Hospitals may participate in both the Medicaid and Medicare programs if they qualify for each. In addition, those hospitals participating in both will not have to meet additional state (Medicaid) meaningful use measures if they meet Medicare's. Physicians, on the other hand, cannot participate in both, and instead would have a onetime option of switching from one program to another. At the very least, these disparities will cause confusion.
CMS did modify some of the objectives recommended by ONC's Policy Committee. Most notably, CMS rejected recording advanced directives. They also rejected the suggestion that providers report quality improvement and public reporting to patient registries.
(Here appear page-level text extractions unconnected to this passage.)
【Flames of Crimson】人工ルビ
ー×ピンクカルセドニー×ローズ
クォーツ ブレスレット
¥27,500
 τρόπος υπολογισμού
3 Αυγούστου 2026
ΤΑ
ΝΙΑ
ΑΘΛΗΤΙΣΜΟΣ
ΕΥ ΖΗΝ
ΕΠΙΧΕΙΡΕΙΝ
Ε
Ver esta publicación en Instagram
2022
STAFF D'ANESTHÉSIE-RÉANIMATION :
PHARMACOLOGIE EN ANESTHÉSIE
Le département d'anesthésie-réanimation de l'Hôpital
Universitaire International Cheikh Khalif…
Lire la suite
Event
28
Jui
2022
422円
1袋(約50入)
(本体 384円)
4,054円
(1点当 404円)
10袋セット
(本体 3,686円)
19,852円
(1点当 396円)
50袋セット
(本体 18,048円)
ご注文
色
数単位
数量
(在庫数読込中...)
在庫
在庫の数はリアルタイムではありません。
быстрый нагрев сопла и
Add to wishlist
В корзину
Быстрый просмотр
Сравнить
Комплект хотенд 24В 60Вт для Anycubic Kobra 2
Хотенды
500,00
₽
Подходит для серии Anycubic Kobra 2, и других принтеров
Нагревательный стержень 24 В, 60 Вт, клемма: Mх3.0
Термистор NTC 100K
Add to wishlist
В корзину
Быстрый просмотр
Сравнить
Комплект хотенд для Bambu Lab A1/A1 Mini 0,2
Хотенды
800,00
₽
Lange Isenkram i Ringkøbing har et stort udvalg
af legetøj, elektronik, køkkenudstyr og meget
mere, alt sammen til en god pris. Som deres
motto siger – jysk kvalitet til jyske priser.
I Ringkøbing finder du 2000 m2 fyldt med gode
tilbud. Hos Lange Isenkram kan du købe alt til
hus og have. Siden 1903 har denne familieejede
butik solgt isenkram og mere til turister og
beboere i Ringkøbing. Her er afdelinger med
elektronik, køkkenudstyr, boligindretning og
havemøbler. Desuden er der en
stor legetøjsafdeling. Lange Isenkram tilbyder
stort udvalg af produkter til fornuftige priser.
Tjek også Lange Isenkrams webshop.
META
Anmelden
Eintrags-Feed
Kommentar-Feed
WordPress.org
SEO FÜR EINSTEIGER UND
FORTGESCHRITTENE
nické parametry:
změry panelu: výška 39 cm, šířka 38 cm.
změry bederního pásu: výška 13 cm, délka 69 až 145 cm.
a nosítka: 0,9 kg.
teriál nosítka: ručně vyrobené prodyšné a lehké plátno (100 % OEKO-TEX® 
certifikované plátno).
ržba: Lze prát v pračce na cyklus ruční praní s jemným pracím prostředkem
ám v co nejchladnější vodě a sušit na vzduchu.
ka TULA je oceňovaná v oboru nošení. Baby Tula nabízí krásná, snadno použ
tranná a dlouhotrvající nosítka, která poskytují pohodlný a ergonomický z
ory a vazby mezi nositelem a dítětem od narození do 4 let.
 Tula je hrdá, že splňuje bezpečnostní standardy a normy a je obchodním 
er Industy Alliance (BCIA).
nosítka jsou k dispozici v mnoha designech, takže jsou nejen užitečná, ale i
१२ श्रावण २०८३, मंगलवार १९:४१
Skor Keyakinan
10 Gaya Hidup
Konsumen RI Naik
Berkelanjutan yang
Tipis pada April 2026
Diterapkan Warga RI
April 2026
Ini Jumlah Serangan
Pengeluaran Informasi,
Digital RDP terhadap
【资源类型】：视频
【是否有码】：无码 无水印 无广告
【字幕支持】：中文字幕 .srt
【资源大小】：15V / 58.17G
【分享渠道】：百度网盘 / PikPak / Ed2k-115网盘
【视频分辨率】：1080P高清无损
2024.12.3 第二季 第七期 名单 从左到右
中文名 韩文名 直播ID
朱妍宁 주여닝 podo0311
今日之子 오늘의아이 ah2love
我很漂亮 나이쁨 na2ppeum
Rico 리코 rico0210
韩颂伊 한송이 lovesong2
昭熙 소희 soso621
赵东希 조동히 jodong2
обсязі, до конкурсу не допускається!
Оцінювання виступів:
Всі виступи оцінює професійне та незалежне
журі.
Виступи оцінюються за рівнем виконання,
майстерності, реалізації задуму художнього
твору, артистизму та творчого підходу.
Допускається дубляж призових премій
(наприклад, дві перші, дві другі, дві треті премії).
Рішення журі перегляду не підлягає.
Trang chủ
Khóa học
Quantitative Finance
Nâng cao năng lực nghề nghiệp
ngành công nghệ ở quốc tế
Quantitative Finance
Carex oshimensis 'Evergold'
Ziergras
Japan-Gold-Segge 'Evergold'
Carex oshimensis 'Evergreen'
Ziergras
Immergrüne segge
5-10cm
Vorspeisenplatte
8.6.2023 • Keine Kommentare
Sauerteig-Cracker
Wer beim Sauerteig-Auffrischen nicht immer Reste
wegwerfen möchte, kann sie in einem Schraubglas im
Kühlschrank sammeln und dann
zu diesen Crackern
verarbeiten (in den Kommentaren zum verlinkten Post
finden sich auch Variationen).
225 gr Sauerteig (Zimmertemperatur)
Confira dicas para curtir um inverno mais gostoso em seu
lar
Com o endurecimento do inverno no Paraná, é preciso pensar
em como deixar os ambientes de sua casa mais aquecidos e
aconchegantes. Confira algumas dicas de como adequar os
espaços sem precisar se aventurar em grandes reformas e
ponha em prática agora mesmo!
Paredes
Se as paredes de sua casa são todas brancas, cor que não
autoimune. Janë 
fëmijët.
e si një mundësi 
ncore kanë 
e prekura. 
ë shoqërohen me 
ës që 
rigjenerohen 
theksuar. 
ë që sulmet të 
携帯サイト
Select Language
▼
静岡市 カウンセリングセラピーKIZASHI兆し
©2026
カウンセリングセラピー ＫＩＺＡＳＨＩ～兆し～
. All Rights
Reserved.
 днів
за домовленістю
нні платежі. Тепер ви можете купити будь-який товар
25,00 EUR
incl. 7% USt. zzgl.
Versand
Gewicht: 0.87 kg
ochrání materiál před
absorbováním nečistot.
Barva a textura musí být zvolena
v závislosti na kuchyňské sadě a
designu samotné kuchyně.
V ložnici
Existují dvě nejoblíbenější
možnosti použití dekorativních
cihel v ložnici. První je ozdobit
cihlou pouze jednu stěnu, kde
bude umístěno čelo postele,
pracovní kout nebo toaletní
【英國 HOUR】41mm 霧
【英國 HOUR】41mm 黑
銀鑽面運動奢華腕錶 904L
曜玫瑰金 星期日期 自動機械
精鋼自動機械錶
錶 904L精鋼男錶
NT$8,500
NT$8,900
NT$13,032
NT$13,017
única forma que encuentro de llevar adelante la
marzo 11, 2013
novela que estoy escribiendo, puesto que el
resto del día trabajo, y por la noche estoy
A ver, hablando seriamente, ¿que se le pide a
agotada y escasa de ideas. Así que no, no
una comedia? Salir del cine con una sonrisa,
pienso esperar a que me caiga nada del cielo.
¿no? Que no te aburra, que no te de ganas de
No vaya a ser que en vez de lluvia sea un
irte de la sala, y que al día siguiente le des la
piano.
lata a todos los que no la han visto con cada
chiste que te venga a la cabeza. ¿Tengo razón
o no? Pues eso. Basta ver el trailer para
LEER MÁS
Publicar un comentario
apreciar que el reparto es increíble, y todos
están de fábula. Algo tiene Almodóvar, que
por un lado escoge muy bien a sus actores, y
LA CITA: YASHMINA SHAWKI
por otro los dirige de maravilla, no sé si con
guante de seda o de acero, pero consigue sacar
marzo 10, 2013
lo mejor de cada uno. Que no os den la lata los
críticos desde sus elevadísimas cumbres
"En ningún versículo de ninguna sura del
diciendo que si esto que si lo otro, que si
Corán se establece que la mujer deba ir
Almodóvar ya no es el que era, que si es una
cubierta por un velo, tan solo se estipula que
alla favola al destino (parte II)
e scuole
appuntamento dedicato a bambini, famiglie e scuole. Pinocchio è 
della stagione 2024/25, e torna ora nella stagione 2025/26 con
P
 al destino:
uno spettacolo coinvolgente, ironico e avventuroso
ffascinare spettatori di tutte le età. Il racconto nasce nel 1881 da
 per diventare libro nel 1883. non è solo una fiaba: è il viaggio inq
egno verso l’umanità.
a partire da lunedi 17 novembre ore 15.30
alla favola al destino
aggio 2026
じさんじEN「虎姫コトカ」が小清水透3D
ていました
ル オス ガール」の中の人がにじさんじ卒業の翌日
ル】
CMS has chosen a three-stage approach: Stage I (2011-2012) emphasizing "electronically capturing health information in a coded format; using that information to track key clinical conditions and communicating that information for care coordination purposes"; Stage II (2013-2014) encouraging "the use of health IT for continuous quality improvement at the point of care and the exchange of information in the most structured format possible"; Stage III (2015) on "promoting improvements in quality, safety and efficiency, focusing on decision support for national high priority conditions, patient access to self management tools, access to comprehensive patient data and improving population health." Using this staged approach, CMS is proposing a flexible system that allows hospitals and physicians to start adopting over time, where those starting in later years would have to accelerate through the stages to catch up with earlier adopters in order to collect incentives. It's hard to know at this juncture how providers will navigate the many different potential paths to qualifying for incentives or which paths are the most efficient and effective.